### Aufgabe 1
Können Sie aus dem Text über den Staatsvertrag von 1990 die Passage zwischen „Am 18. Mai 1990“ und „Zollunion in Kraft.“, beide eingeschlossen, wortgetreu wiedergeben?
### Aufgabe 2
Wie ließe sich der Text über den Staatsvertrag von 1990 im Anschluss an seinen letzten Satz weiterführen?

Staatsvertrag rechtsstaatlich fragwürdig

Jürgen Herold, Berlin

 

Am 18. Mai 1990 ist der Vertrag zwischen der DDR und der BRD über eine Währungs- und Wirtschaftsunion in Kraft getreten. Nach Wikipedia führte die DDR die DM anstelle der DDR-Mark ein und schaffte damit die Voraussetzungen für eine soziale Marktwirtschaft und die Übernahme der bundesdeutschen Sozialversicherung, Sozialhilfe und Arbeits­rechtsordnung in der DDR: Das staatliche Außenhandelsmonopol der DDR wird beseitigt und das bundesdeutsche Steuer- und Zollrecht installiert. Die Anstalt zur treuhänderischen Verwaltung des Volkseigentums (Treuhandanstalt) soll die volkseigenen Betriebe, die bis­her Abgaben an den Staat abzuführen hatten, sanieren, privatisieren oder stilllegen und die volkseigenen Güter und Wälder übernehmen. Mit dem Staatsvertrag tritt zwischen der DDR und der Europäischen Gemeinschaft zugleich eine Zollunion in Kraft.

Diese trockene inhaltliche Zusammenfassung des Inhalts dieses Staatsvertrages spiegelt nicht die Brisanz für den weiteren Verlauf der Verhandlungen zwischen der DDR und der BRD bis zum 3. Oktober 1990 wider.

Die Kommunistische Plattform in der PDS hatte 1990 eine AG Politisches System, die sich mit ihren Beiträgen im Diskussionsprozess innerhalb der PDS zur Entwicklung der Demo­kratie in der DDR einbrachte. Wir diskutierten auch den Entwurf des Runden Tisches zu einer neuen DDR-Verfassung mit. So war es folgerichtig, dass wir uns auch mit dem Staatsvertrag beschäftigten. Ich hatte die Aufgabe, einige rechtliche Probleme im Bezug zur noch geltenden DDR-Verfassung und zum BRD-Grundgesetz aufzuzeigen.

Als ich den nachfolgend dokumentierten Artikel nach 33 Jahren noch einmal gelesen habe, wurde mir erneut deutlich, dass die im Staatsvertrag enthaltenen rechtlich fragwürdigen Bestimmungen die Weichen für das folgende Unrecht in der Behandlung der DDR-Bürger bis heute gestellt haben (Rentenunrecht, Abwicklung der DDR-Kultur und Wissenschaft, Grundstücksenteignungen, Diskriminierungen im Berufsleben u.s.w. – Zur DDR-Wissen­schaft siehe auch den Beitrag von Prof. Dr. Hermann Klenner in Mitteilungen Heft 8/2023, S. 19 ff.).

### Gespeicherte Dateneinträge
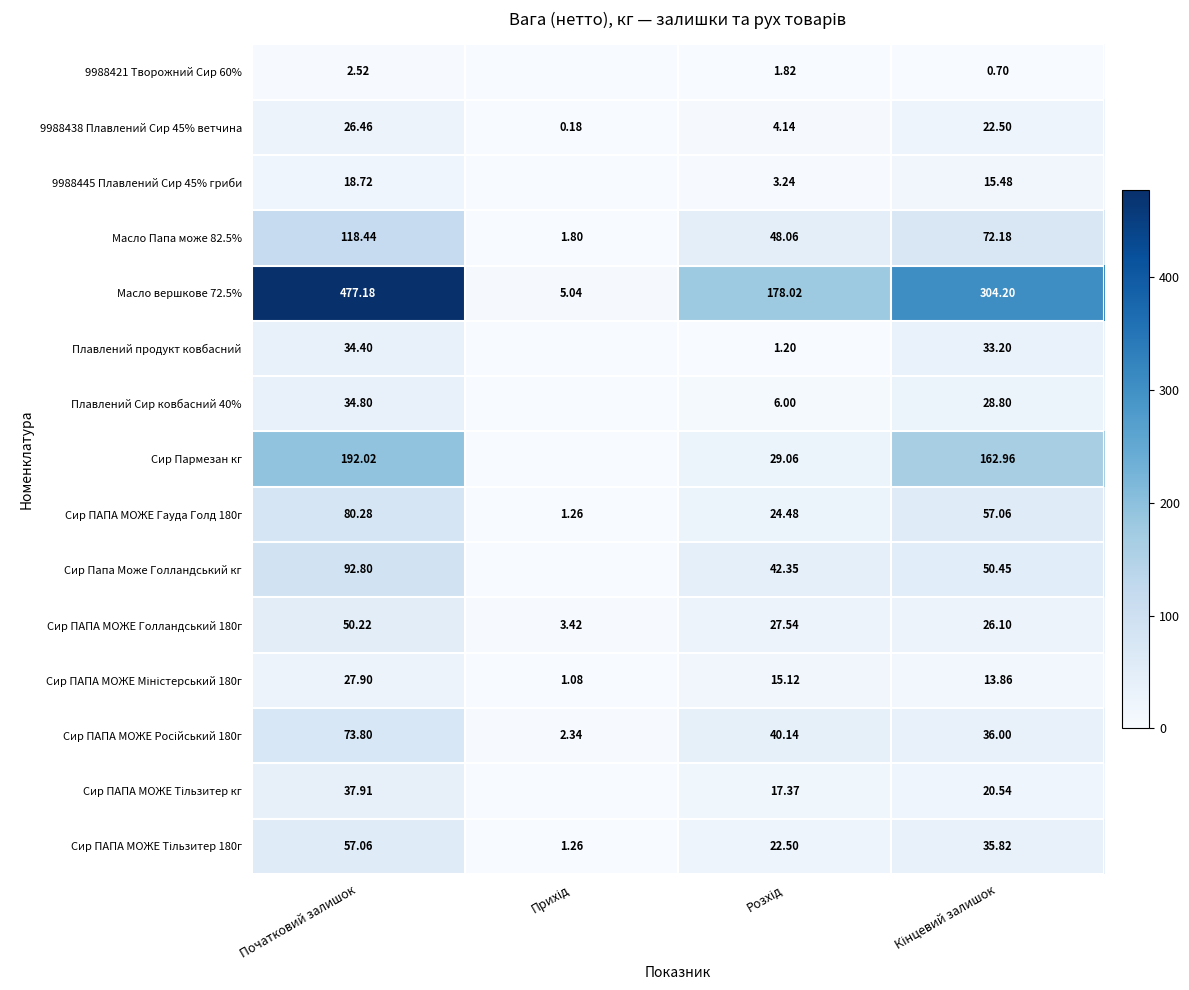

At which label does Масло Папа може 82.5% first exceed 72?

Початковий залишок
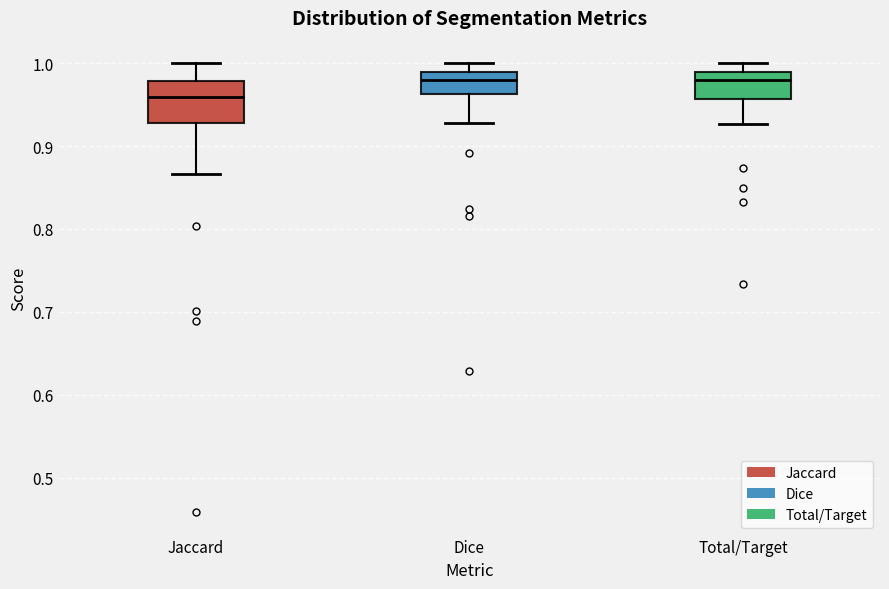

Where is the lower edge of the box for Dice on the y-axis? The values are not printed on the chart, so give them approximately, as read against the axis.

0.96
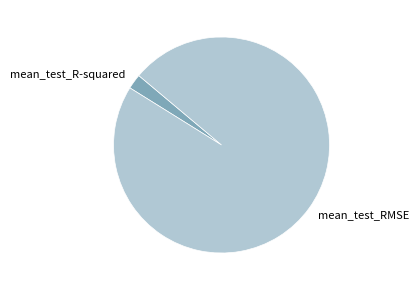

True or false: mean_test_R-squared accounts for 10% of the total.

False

### Ergebnis 1
Am 18. Mai 1990 ist der Vertrag zwischen der DDR und der BRD über eine Währungs- und Wirtschaftsunion in Kraft getreten. Nach Wikipedia führte die DDR die DM anstelle der DDR-Mark ein und schaffte damit die Voraussetzungen für eine soziale Marktwirtschaft und die Übernahme der bundesdeutschen Sozialversicherung, Sozialhilfe und Arbeits­rechtsordnung in der DDR: Das staatliche Außenhandelsmonopol der DDR wird beseitigt und das bundesdeutsche Steuer- und Zollrecht installiert. Die Anstalt zur treuhänderischen Verwaltung des Volkseigentums (Treuhandanstalt) soll die volkseigenen Betriebe, die bis­her Abgaben an den Staat abzuführen hatten, sanieren, privatisieren oder stilllegen und die volkseigenen Güter und Wälder übernehmen. Mit dem Staatsvertrag tritt zwischen der DDR und der Europäischen Gemeinschaft zugleich eine Zollunion in Kraft.

### Ergebnis 2
Ich glaube, dass der Mehrheit der DDR-Bürger diese Dimension nicht bewusst geworden war. Zumal durch die Medien die Einführung der D-Mark zum 1. Juli 1990 und der zu erwartende Umtauschkurs in den Mittelpunkt gestellt wurde.

In Berlin gab es z.B. im Juni 1990 den Versuch, allen Mitarbeitern des öffentlichen Dienstes von Berlin, Hauptstadt der DDR, bis abwärts in jedes Bezirksamt zum 30. Juni 1990 mit der Option zu kündigen, sich zum 1. Juli 1990 für ihren Arbeitsplatz neu bewerben zu können. Ein eklatanter Bruch des Arbeitsgesetzbuches der DDR, der auch mit dem Kündigungs­schutzgesetz der BRD unvereinbar gewesen wäre und am Widerstand der Mitarbeiter schei­terte.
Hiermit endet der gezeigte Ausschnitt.